The word occasionally appears within the normal flow of conversation and to my ear, suspends the show for a moment. Back in the days when I could still eat in restaurants, I might show up at a hostess stand seeking a table, and be greeted with one of the most discouraging words in the language. "Is it just you, then?" No, I'd reply, it's not just me, it's ME in all my glory! "Just" just sounds so disappointed! Sorry to ruin your day. It's just me today.

We each engage as judge and jury over our proceedings, passing judgements over what we encounter.
Some judgements come out more explicitly than others. These seem to cause no real ruckus. They appear more as simple opinion than decisive verdict. Nobody's hanged as a result. Others seem more implicit, and seem to almost silently indict and convict, usually unwittingly, almost sarcastically, like a sardonic "Nice hat," intended to express precisely the opposite. "Just" most often works like this, perhaps even expressing an inner judgement without its owner ever noticing what they're disclosing. When someone points a 'just' in my direction, though, I notice and often comment on it. I make a little joke, but one intended to express my disgust at how my counterpart just used it. If not to discount my presence, they probably discounted their own, a no less disturbing usage. I sense that I really should at least mention it, lest it slip by almost unnoticed but not necessarily without inflicting damage.

I believe that such words never slip by completely unnoticed, though they're rarely mentioned. Few seem as compelled as I to mention their presence. I hope, perhaps naively, that my mere mentioning might elevate their influence such that it reduces their impact. The hostess who unintentionally dissed me with her unwitting 'just' greeting, had very likely never noticed her insult until I make some fun of it. Such terms carry a silent but deadly influence which can utterly poison our language, conversations, and relations. The "just-ice" might not notice that they're passing judgement, but the accused can sense something amiss, if not always able to determine what that something is. They're being talked down to without, perhaps, consciously noticing. The experience might well be wounding, however, even if the source and intent don't consciously register. Subtexts matter, too, and sometimes exert the greater influence. I try to notice and mention the anomaly. It's not otherwise a just world.

I probably do my greatest damage unaware that I'm inflicting it. A child reared under a deeply discounting denotation might not quite thrive as a result. Neither might an adult or even a kid in a big person body. One recognized as
just showing up might get the impression that they're nothing terribly special when their presence is unavoidably, at least potentially, actually a remarkable gift. We should feel enormously blessed to be in their presence, not attempting to downplay their importance.

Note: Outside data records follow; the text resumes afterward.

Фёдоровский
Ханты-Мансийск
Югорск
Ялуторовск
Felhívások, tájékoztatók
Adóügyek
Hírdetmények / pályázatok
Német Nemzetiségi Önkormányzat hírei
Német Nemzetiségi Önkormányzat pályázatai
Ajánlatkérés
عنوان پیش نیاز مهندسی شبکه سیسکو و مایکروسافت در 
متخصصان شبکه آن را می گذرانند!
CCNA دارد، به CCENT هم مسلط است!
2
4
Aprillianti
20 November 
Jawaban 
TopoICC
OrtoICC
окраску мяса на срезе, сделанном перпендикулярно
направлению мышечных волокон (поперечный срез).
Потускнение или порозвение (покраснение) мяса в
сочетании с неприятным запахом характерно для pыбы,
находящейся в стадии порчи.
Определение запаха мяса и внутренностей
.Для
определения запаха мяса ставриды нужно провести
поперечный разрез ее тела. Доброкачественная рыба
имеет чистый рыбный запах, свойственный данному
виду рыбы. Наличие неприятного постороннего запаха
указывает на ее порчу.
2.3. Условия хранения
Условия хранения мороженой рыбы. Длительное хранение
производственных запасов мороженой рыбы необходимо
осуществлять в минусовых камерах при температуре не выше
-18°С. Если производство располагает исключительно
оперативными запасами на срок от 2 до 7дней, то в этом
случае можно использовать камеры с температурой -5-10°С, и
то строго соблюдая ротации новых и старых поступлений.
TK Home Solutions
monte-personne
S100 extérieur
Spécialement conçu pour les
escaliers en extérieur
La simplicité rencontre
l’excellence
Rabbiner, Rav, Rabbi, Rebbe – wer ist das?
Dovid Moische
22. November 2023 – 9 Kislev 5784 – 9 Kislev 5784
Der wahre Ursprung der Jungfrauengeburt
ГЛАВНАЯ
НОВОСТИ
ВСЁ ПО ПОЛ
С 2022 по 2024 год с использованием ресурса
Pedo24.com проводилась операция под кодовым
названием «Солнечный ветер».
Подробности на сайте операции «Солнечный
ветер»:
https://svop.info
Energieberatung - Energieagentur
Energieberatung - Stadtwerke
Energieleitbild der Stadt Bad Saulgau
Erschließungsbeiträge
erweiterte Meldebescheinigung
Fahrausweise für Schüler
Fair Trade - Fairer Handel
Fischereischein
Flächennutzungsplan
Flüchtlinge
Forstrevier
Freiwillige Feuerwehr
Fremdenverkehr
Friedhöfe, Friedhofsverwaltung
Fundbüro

We're not Just Visiting here and this is not simply a prison or an asylum, though one sometimes wonders. As judge, jury, defense, prosecution, and bailiff of these proceedings, we might choose to be a tad more sensitive and more forgiving. This world might become a better place if we were each more sensitive to our own subtle influences, or so I believe, so I call out the justs when I hear them. When I notice someone referring to them self as 'just', I mention what I heard. When a well-meaning welcoming hostess dishes up an unintended slap, I make a little joke about it so that she might more consciously engage with her next customer. We're each something special, unworthy of even subtle derision. None of us are 'just' present, but present and damned well worth counting.